Parameter | area | mean (5%, 90%) |
---|---|---|
\(N_{e_s}\) | east | 744 (205, 1442) |
north | 1685 (526, 2838) | |
\(N_{e_f}\) | east | 78 (48, 118) |
north | 311 (182, 448) | |
\(F_R\) | east | 10.7 (2.4, 23.8) |
north | 5.9 (1.6, 11.8) | |
\(m\) | east | 0.014 (\(6.0 \times 10^{-6}\), 0.064) |
north | 0.117 (\(1.4 \times 10^{-4}\), 0.664) | |
\(N_{e_s}m\) | east | 4.7 (0.005, 19.9) |
north | 188 (0.023, 883) |
If you’ve learned anything by now, you should have learned that there
is no perfect method. An obvious disadvantage of ABC relative to either
Migrate
or IMa2
is
that it is much more computationally intensive.
Because the scenarios that can be considered are much more complex, it simply takes a long time to simulate all of the data.
In the last few years, one of the other disadvantagesthat you had
to know how to do some moderately complicated scripting to piece
together several different packages in order to run analysishas become
less of a problem. popABC
(http://code.google.com/p/popabc/,
DIYABC
(http://www1.montpellier.inra.fr/CBGP/diyabc/), and the
abc
library in R
make it relatively easy19
to perform the simulations.
Selecting an appropriate set of summary statistics isn’t easy, and it turns out that which set is most appropriate may depend on the value of the parameters that you’re trying to estimate and the which of the scenarios that you’re trying to compare is closest to the actual scenario applying to the populations from which you collected the data. Of course, if you knew what the parameter values were and which scenario was closest to the actual scenario, you wouldn’t need to do ABC in the first place.

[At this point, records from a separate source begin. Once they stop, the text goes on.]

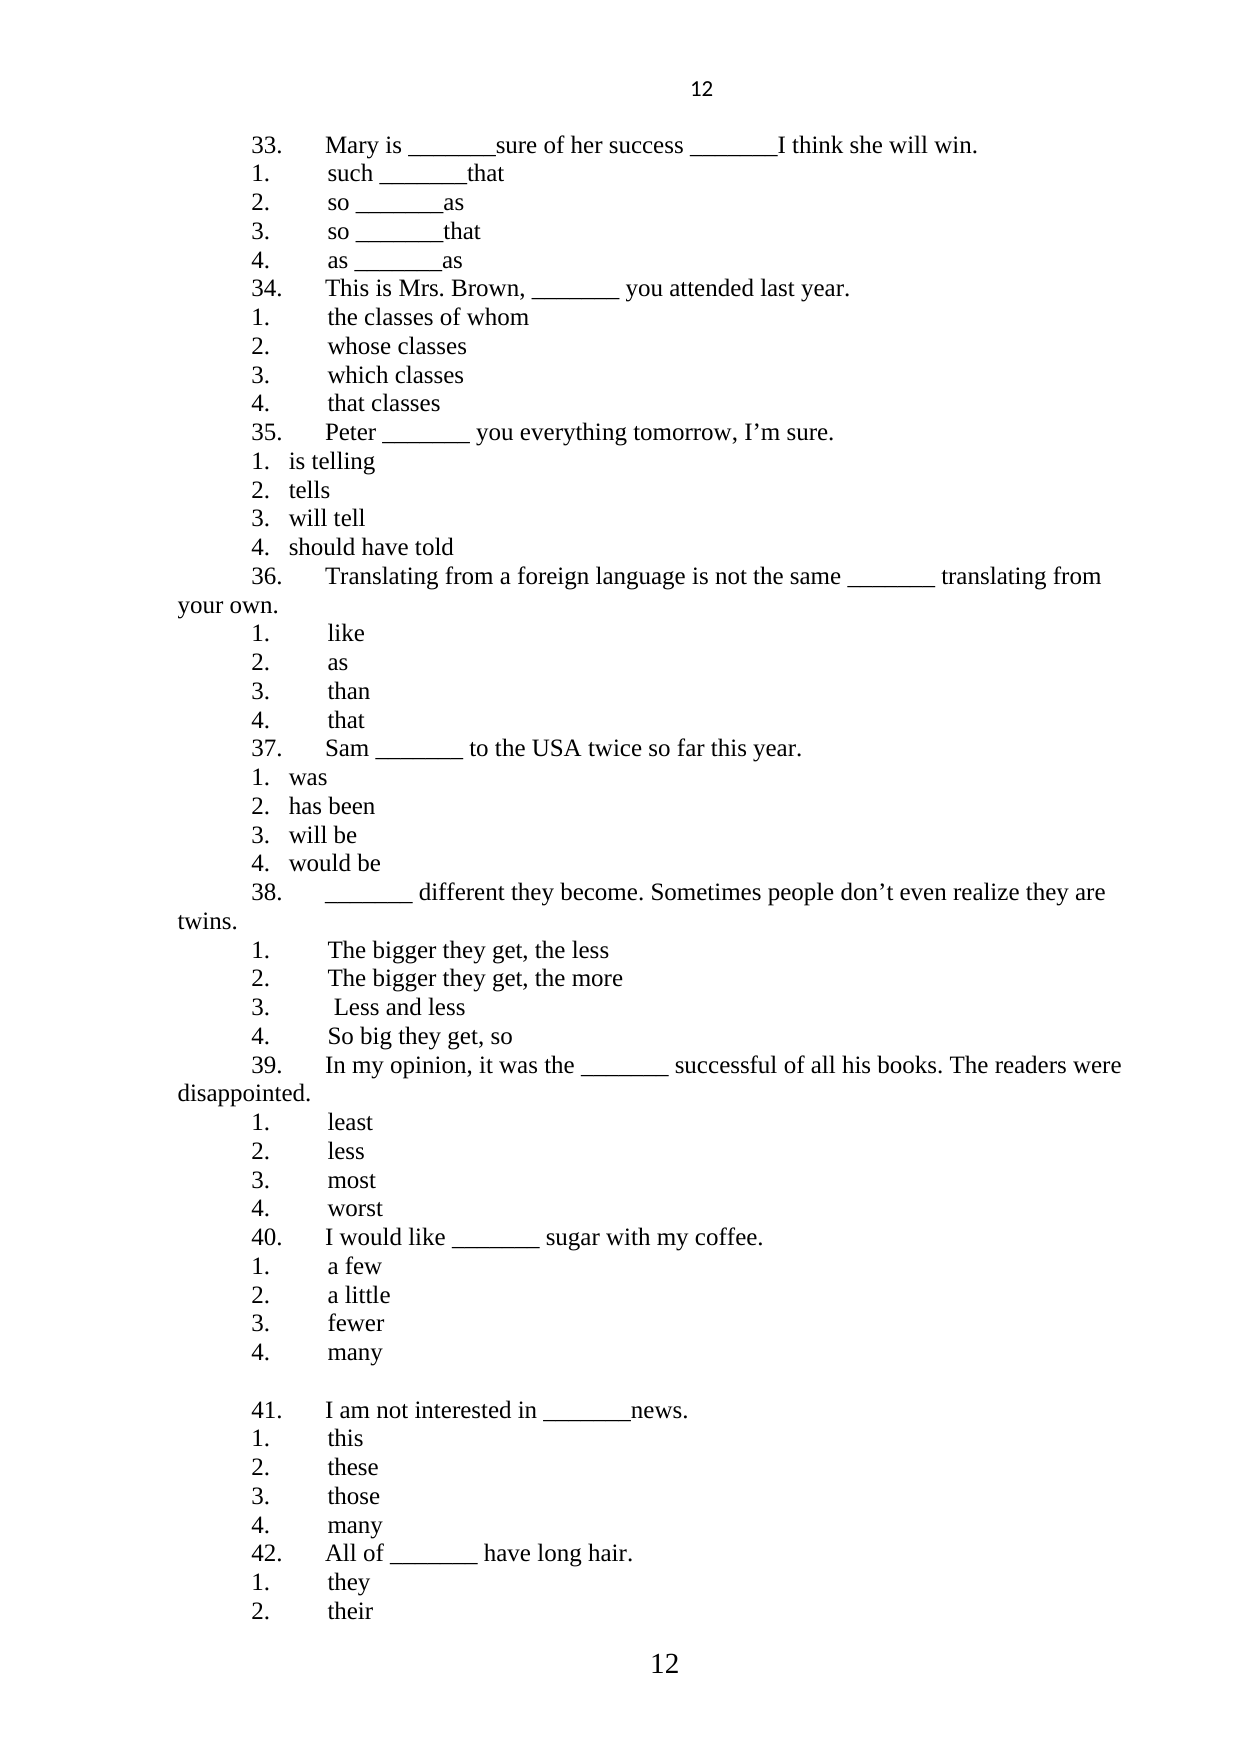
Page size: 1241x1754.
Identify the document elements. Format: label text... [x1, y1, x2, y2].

list The bigger they get, the more [177, 963, 1152, 992]
list worst [177, 1193, 1152, 1222]
list than [177, 676, 1152, 705]
list This is Mrs. Brown, _______ you attended last year. [177, 273, 1152, 302]
list the classes of whom [177, 302, 1152, 331]
list many [177, 1337, 1152, 1366]
list those [177, 1481, 1152, 1510]
list most [177, 1165, 1152, 1193]
list many [177, 1510, 1152, 1538]
list was [177, 762, 1152, 791]
list In my opinion, it was the _______ successful of all his books. The readers were disappointed. [177, 1050, 1152, 1107]
list Peter _______ you everything tomorrow, I’m sure. [177, 417, 1152, 446]
list will be [177, 820, 1152, 848]
list a little [177, 1280, 1152, 1308]
list as _______as [177, 245, 1152, 273]
list whose classes [177, 331, 1152, 360]
list this [177, 1423, 1152, 1452]
list that [177, 705, 1152, 733]
list would be [177, 848, 1152, 877]
list Sam _______ to the USA twice so far this year. [177, 733, 1152, 762]
list _______ different they become. Sometimes people don’t even realize they are twins. [177, 877, 1152, 935]
list they [177, 1567, 1152, 1596]
list like [177, 618, 1152, 647]
list Less and less [177, 992, 1152, 1021]
list tells [177, 475, 1152, 503]
list their [177, 1596, 1152, 1625]
list All of _______ have long hair. [177, 1538, 1152, 1567]
list these [177, 1452, 1152, 1481]
list I am not interested in _______news. [177, 1395, 1152, 1423]
list will tell [177, 503, 1152, 532]
list less [177, 1136, 1152, 1165]
list as [177, 647, 1152, 676]
list I would like _______ sugar with my coffee. [177, 1222, 1152, 1251]
list a few [177, 1251, 1152, 1280]
list has been [177, 791, 1152, 820]
list should have told [177, 532, 1152, 561]
list that classes [177, 388, 1152, 417]
list which classes [177, 360, 1152, 388]
list is telling [177, 446, 1152, 475]
list least [177, 1107, 1152, 1136]
list Mary is _______sure of her success _______I think she will win. [177, 130, 1152, 158]
list The bigger they get, the less [177, 935, 1152, 963]
list such _______that [177, 158, 1152, 187]
list so _______that [177, 216, 1152, 245]
list fewer [177, 1308, 1152, 1337]
list So big they get, so [177, 1021, 1152, 1050]
list Translating from a foreign language is not the same _______ translating from your own. [177, 561, 1152, 618]
list so _______as [177, 187, 1152, 216]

In the end, ABC allows you to compare a small number of evolutionary scenarios. It can tell you which of the scenarios you’ve imagined provides the best combination of fit to the data and parsimonious use of parameters (if you choose model comparison statistics that include both components), but it takes additional work to determine whether the model is adequate, in the sense that it does a good job of explaining the data. Moreover, even if you determine that the model is adequate, you can’t exclude the possibility that there are other scenarios that might be equally adequateor even better.